Want to follow along with the counting of second- and third-choice votes in the Minneapolis mayor’s race?
If you’re a political junkie with the time — and the patience — you have a couple of options for following the laborious process:
• The Uptake is live-streaming the count here.
• And the city is keeping track here. (In round 2, for example, they first allocated the second-place votes of those whose first-place vote went to a write-in. Betsy Hodges gained 21 votes, and Mark Andrew gained 16.)
Whatever happened to batch elimination ?
The city’s tabulation process is exhaustively walking through each round with the goal of eliminating only one candidate per round.
Whereas “batch elimination” permits the simultaneous defeat or elimination of all candidates remaining in a round who have no mathematical possibility of winning the election, the process in use laboriously counts those candidates over and over. At this point in time, it has gone through 14 rounds to eliminate 14 candidates .
It appears obvious that at least 25 of the mayoral candidates could be eliminated in the 1st round of voting based upon applying the “no mathematical possiblity of winning” rule (see below). My main question here is why the process described on the City of Minneapolis site is not being followed…
At http://vote.minneapolismn.gov/rcv/index.htm, batch elimination is described in this way:
“If no candidate received more than the required threshold of first choice votes, the ranked choice process kicks in. The candidate who received the lowest number of votes is eliminated, along with any candidates who have no mathematical possibility of winning. Their votes are reallocated based on the second-choice votes on those ballots.”
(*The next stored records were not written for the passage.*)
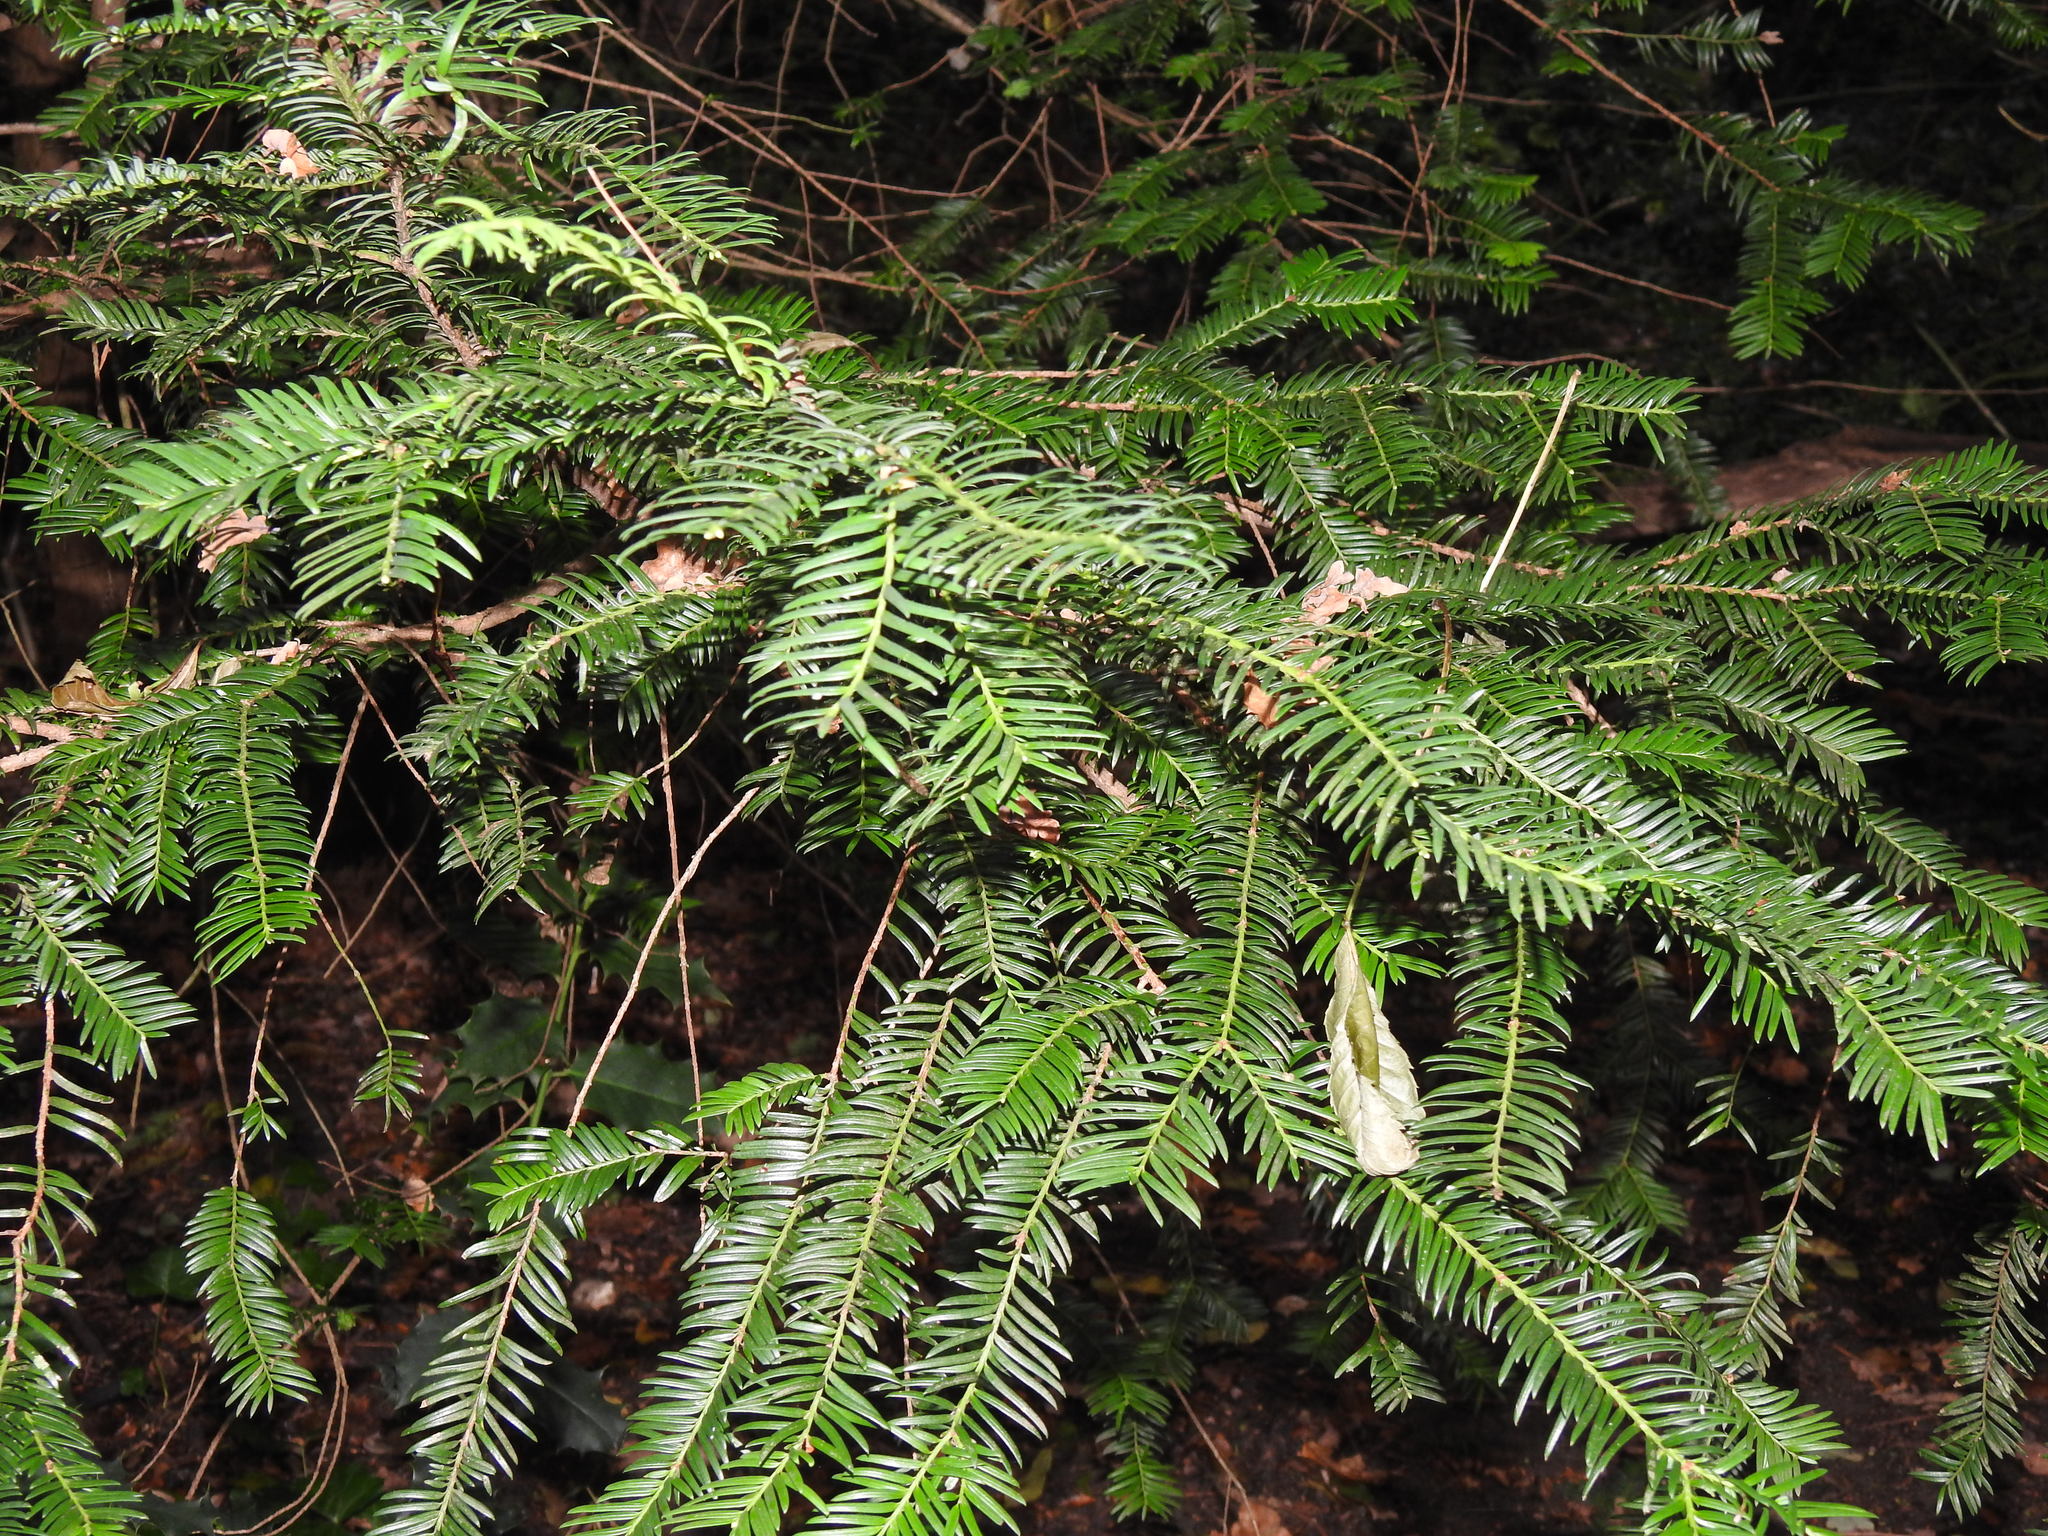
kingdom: Plantae
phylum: Tracheophyta
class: Pinopsida
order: Pinales
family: Taxaceae
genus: Taxus
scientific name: Taxus baccata
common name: Yew
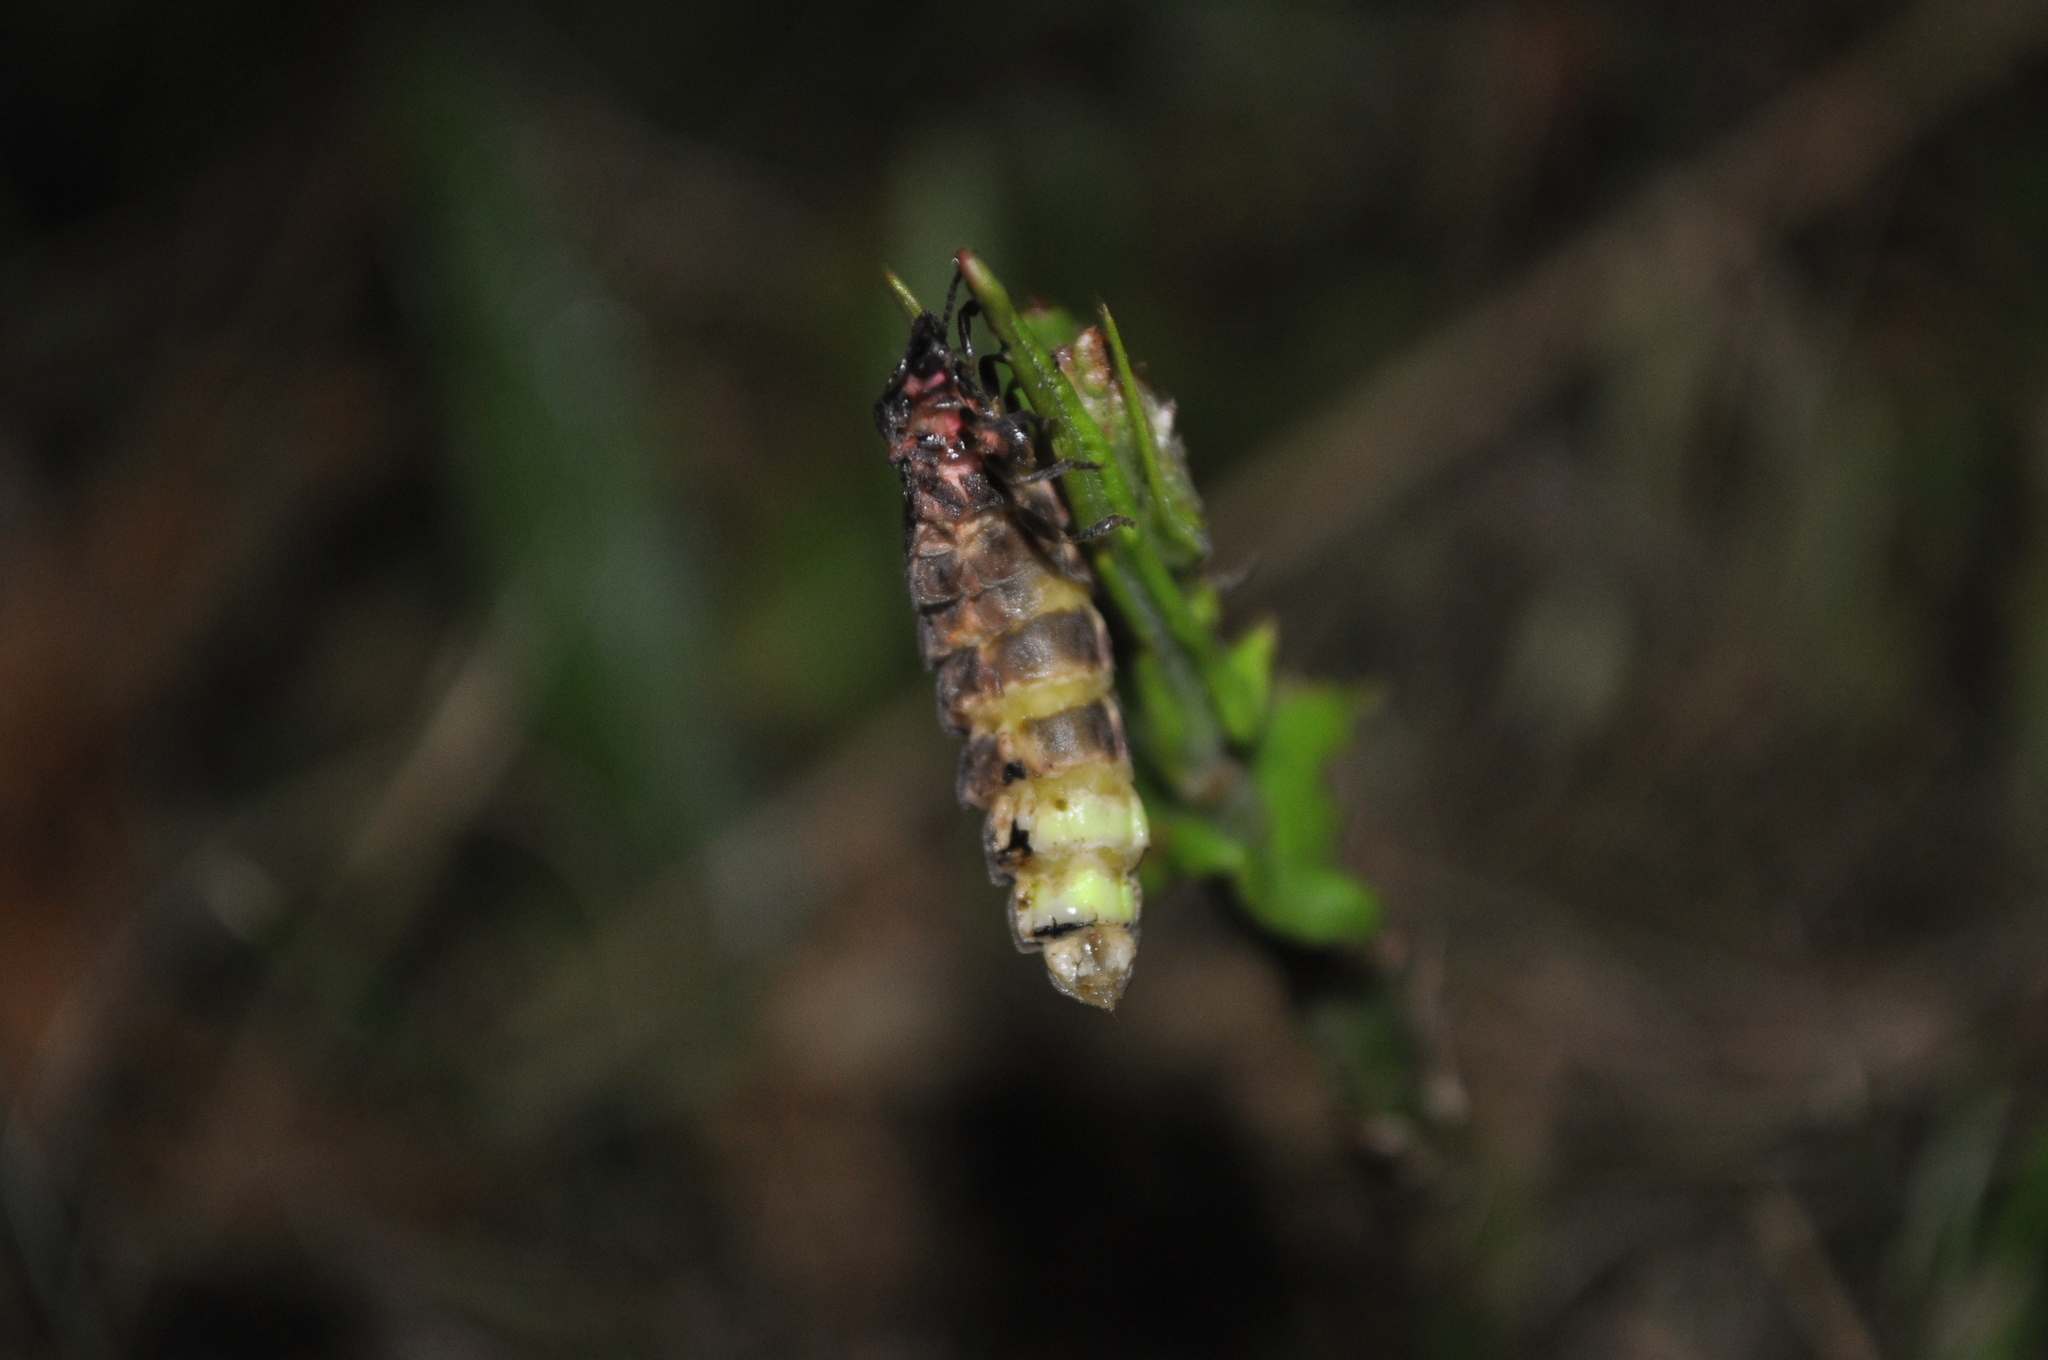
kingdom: Animalia
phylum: Arthropoda
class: Insecta
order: Coleoptera
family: Lampyridae
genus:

…and again, at http://vote.minneapolismn.gov/rcv/what-is-rcv,
“Candidates with no mathematical possibility of winning (including the candidate with the lowest number of first-choice votes) are defeated, and votes for those candidates are transferred to the next ranked candidate on those ballots.”
After downloading the counts for the mayoral candidates and summing all 3 preferential votes (1,2,3) for each candidate…
– the sum represents the HIGHEST POSSIBLE vote total that each candidate could achieve in the contest;
– and calculating comparisons between the top 2 candidates’ #1 preferences;
– noting that Betsy Hodges had 28,935 #1 votes and
– noting that Mark Andrew had 19,584 #1 votes;
Don Samuels was the ONLY additional candidate who could POSSIBLY beat Mark Andrew’s 19,584 #1 votes, since his #1,2, and #3 votes totalled 33,683. So it was mathematically possible that he could beat Mark Andrews and Betsy Hodges in succeeding rounds of tabulation.
But going down the list of #1,2, and #3 vote totals in the remaining candidates, the next highest was Jackie Cherryhomes at 18,039 – not enough to beat the #1 votes of either Betsy Hodges or Mark Andrew. Even if Hodges and Andrews didn’t get a SINGLE #2 preference nor a SINGLE #3 preference, Ms. Cherryhomes could not beat them with all of her votes. All candidates lower in this same kind of total obviously could not beat Hodges nor Andrew, either. E.g., Cam Winton’s highest possible total came to 15,236 and Bob Fine’s came to 10,351. And it’s all downhill from there.
Candidates whose summed 1st + 2nd + 3rd preference votes are lower than the single #1 preference votes of either of the top 2 cannot possibly win the election.
So it appears that the city’s data on vote totals for mayor show only 3 candidates who could possibly win the election: Hodges, Andrew, and Samuels. All the others are virtually defeated.
Someone please point out any error in the logic you see here.